A version of this article appears in the September 1 issue of Aviation Week & Space Technology.

Under new ownership, Frontier Airlines shifted earlier this year to become the third U.S. ultra-low-cost carrier. But with rivals Allegiant Air and Spirit Airlines already established, can Frontier succeed? 

The answer is likely “yes,” as the U.S. market is not saturated with bargain airlines as is Europe’s or even Asia’s. It helps that what was once the most powerful of no-frills carriers—Southwest Airlines—is acting more like a major network airline, with relatively high costs and a focus on high-yield markets. And with three other carriers—United, Delta and American—also chasing high-value customers, there is room at the bottom.  
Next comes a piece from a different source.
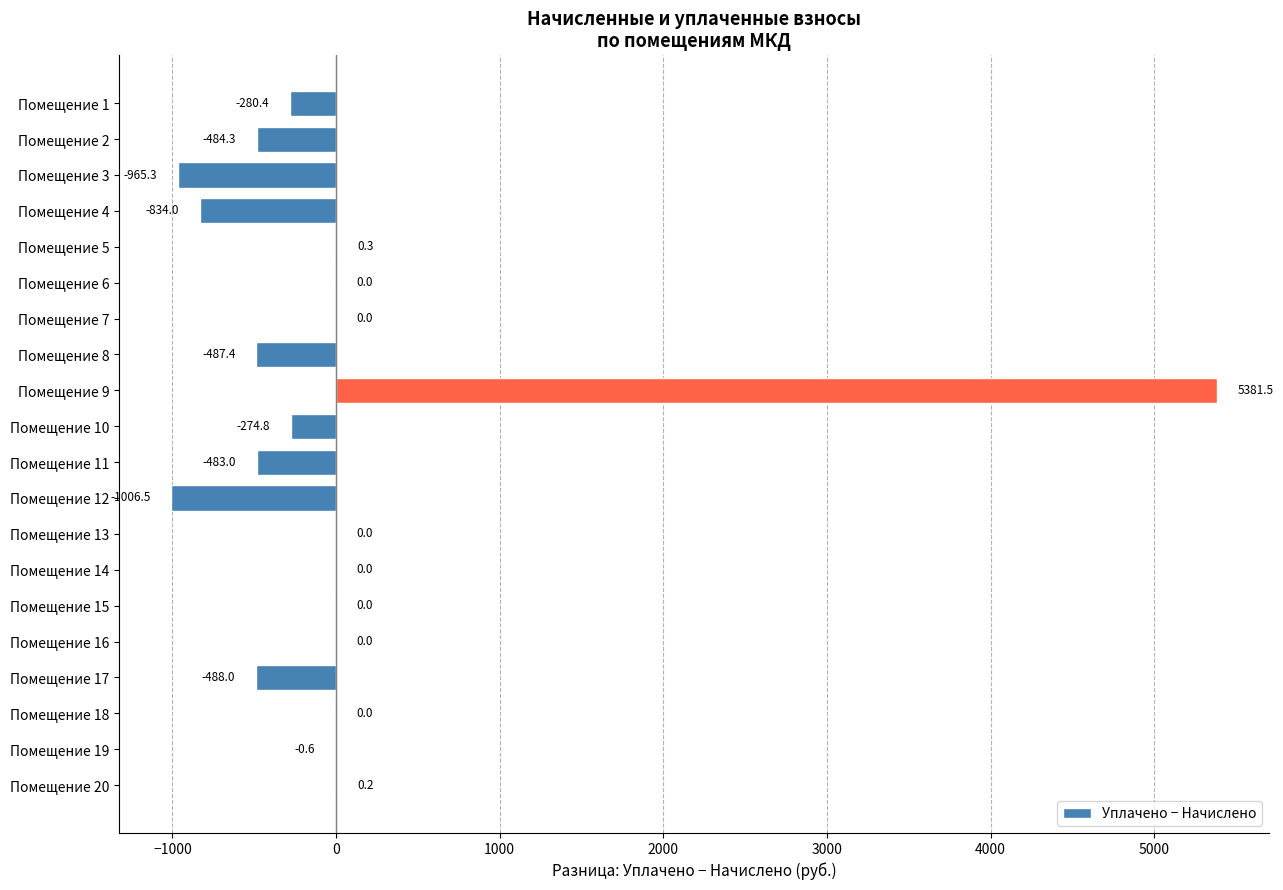

Count the number of data series in this chart.

1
Equally helpful is the fact that Spirit and Allegiant, while consistently profitable, remain niche carriers. Fort Lauderdale, Florida-based Spirit is growing—it intends to have 143 aircraft by 2021—but for now has 58 Airbus A320-family aircraft, which the carrier flies mainly on high-volume routes between major North American cities. (Spirit intends to have 65 aircraft by year-end.) Las Vegas-based Allegiant, meanwhile, not only is still small (70 aircraft), but its niche is flying to vacation destinations from cities Frontier is unlikely to serve such as Bismarck, North Dakota; Owensboro, Kentucky; and Belleville, Illinois. 
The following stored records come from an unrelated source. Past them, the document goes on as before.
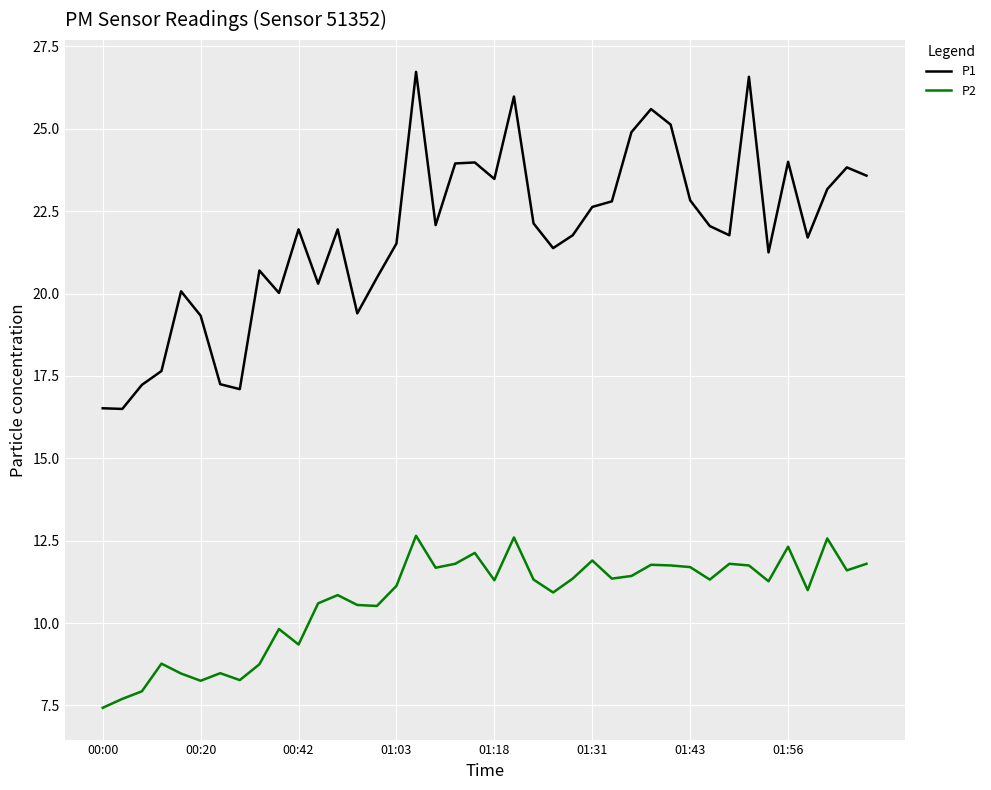

Which series has the largest total across all categories?

P1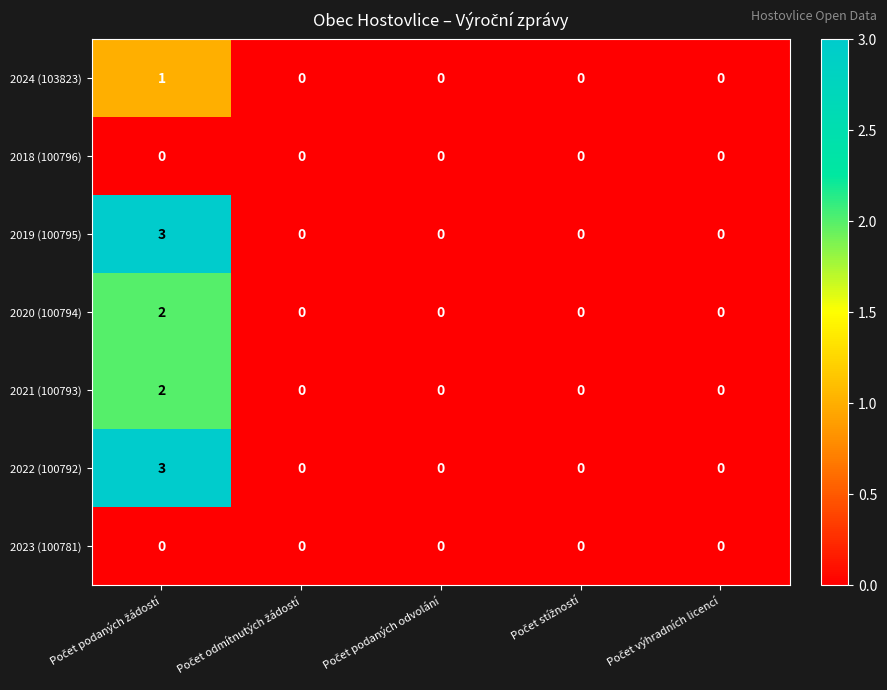

What is the difference between the maximum and second lowest values in the 2019 (100795) series?

3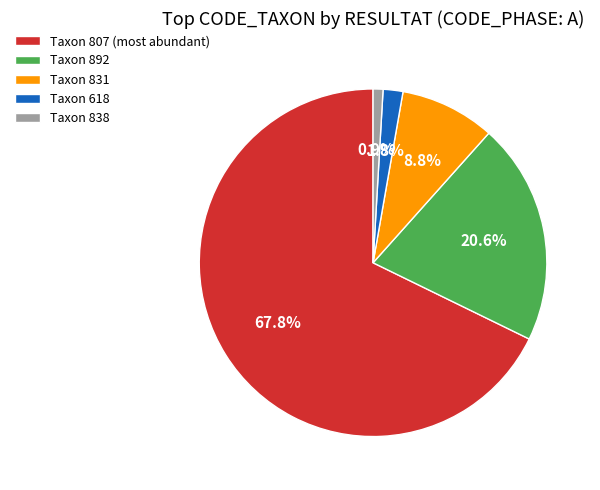

Count the number of slices in the pie.

5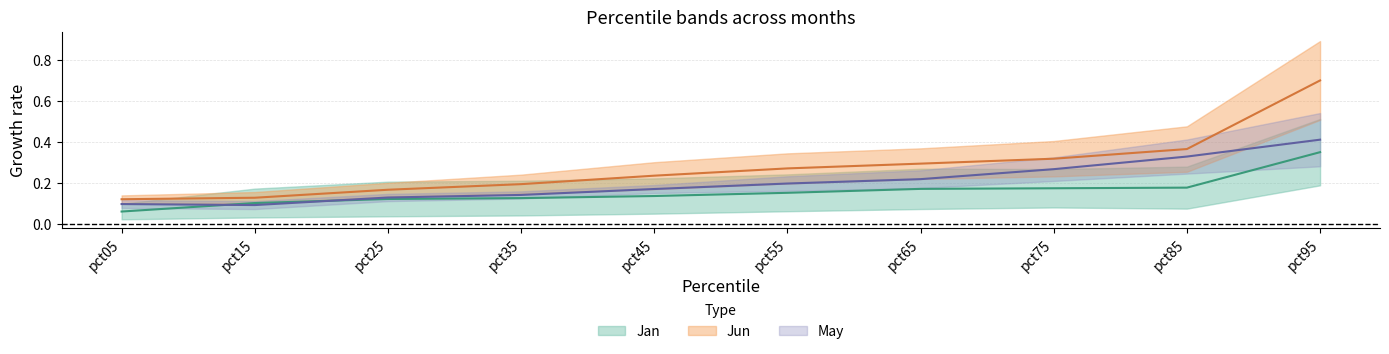

Is this an area chart (filled region under the line)?

No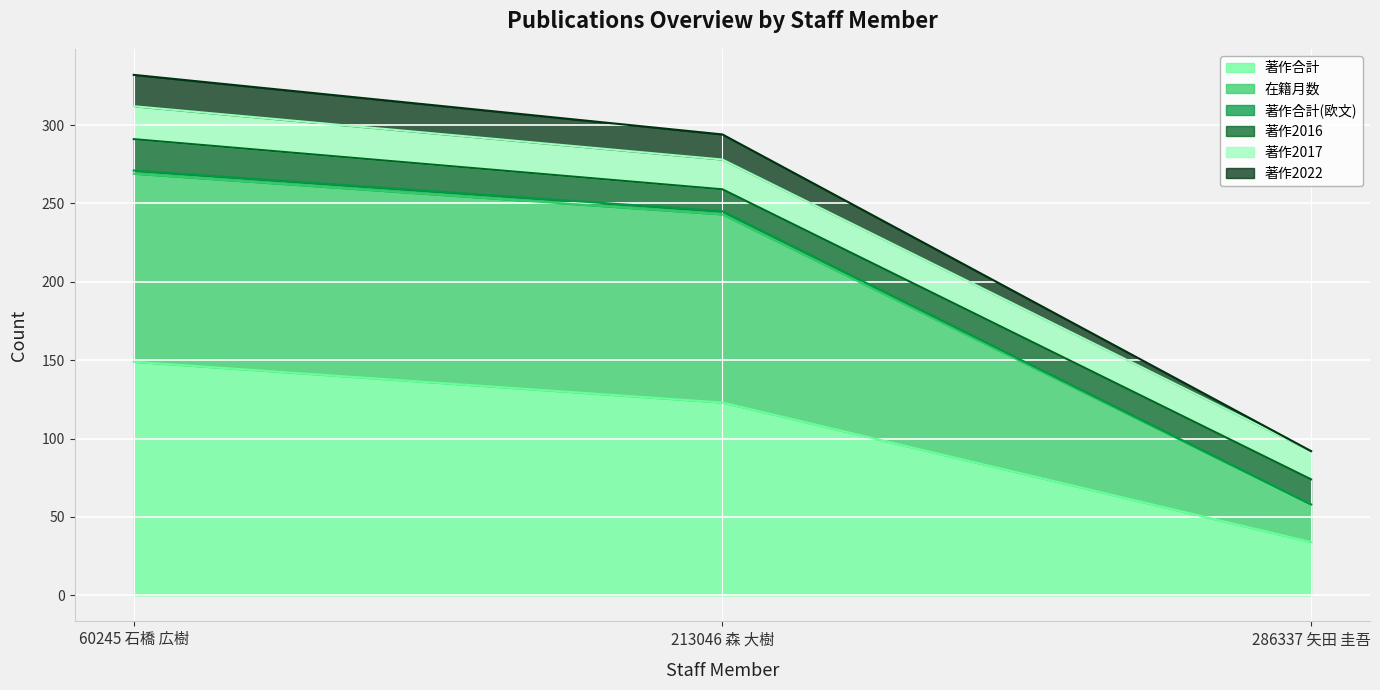

What is the total value across all series at 286337 矢田 圭吾?

92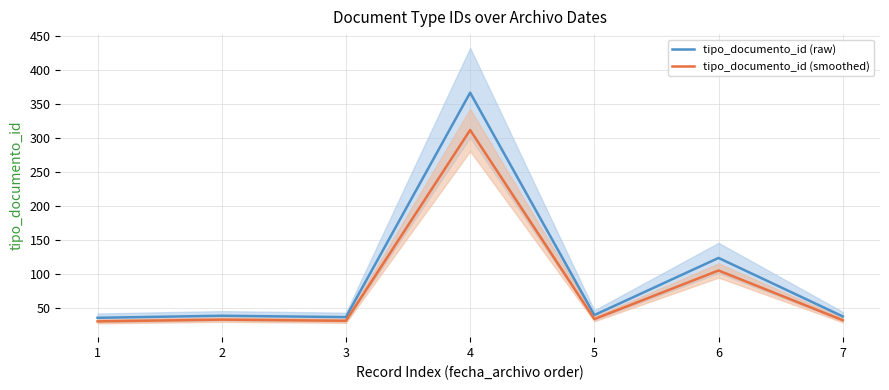

What is the value of the tipo_documento_id (raw) point at the 2nd from the left?

38.0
While the Frontier brand started in 1950, this iteration began in 1994 when investors restarted the carrier in Denver after Continental Airlines closed its hub there. Frontier was a niche, mostly full-service North American network airline for nearly 20 years and developed a loyal following in Denver. Republic Airways, which had been a contract operator for Frontier, bought the entire airline in 2009 when it was in bankruptcy, but sold it last year to Indigo Partners. Republic said  it wanted to focus on regional business. Indigo is led by former America West Airlines CEO William Franke. 

The Indigo team has presided over Frontier’s newest strategy: focusing on larger airports such as Washington Dulles and Cleveland. After United said earlier this year it would no longer operate a hub at Cleveland, Frontier added 14 destinations there, including Dulles, Phoenix, Chicago O’Hare and New York LaGuardia. United retains a hub at Dulles, but Frontier is growing there too, with plans for 18 more routes by mid-November.
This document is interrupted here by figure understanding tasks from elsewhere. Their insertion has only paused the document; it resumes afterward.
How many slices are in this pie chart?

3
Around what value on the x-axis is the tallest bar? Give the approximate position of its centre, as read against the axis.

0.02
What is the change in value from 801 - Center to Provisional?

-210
The Washington network proves why Frontier’s model should succeed. While it will serve some leisure destinations from Dulles, Frontier will also fly to many legacy airline hubs and former hubs, including Minneapolis/St. Paul; Atlanta; Chicago; Detroit; Cincinnati; Charlotte, North Carolina; and Memphis, Tennessee. Fares are high in those markets, making them ripe for Frontier to undercut competitors and still profit. For a two-day trip from Dulles to Atlanta in October, Frontier shows up lowest, with a roundtrip fare of $125—or $330 less than Delta and United. Even accounting for extra fees for items such as carry-on and checked bags and beverages, leisure customers will still save money. The economics are similar for other new Frontier routes between large cities, such as O’Hare to Atlanta, O’Hare to Denver and Dallas to Las Vegas.

“Frontier can go into the biggest market and carve off the lowest fare pieces that the legacy airlines don’t want,” says Hubert Horan, an Arizona-based aviation consultant. “They will take Wednesday afternoon and Saturday evening.”

There are, however, concerns about Frontier’s big-airport strategy. Most of the new flights operate between 3-5 times each week, probably not enough to scare legacy competitors. But if Frontier added two daily flights between Dulles and Atlanta, United and Delta might react differently, perhaps with bargain fares and frequent-flier program promotions. Frontier, which recently made its frequent-flier program less passenger-friendly, might not be able to respond. 

Spirit is another concern. It does not fly to Cleveland and Dulles, but often prefers major airports and has sizable operations at O’Hare, Dallas/Fort Worth, Houston Intercontinental and Detroit Metro. Eventually, Spirit could decide it wants to compete with Frontier in more markets. Or Frontier, seeking its own growth, may try to compete with Spirit on key routes. That could spark difficulties. “If all this competition ends up doing is cannibalizing the existing markets for ultra-low-cost carriers, that could lead to trouble,” says George Hamlin, a Fairfax, Virginia-based aviation consultant. 

But Spirit CEO Ben Baldanza told Aviation Week he was not particularly worried about Frontier. “Frontier says they want to be like us,” Baldanza said. “But the reality is their costs are significantly higher than ours. They have said some things, but until we see them coming anywhere close to our costs, we’re not really worried about Frontier.”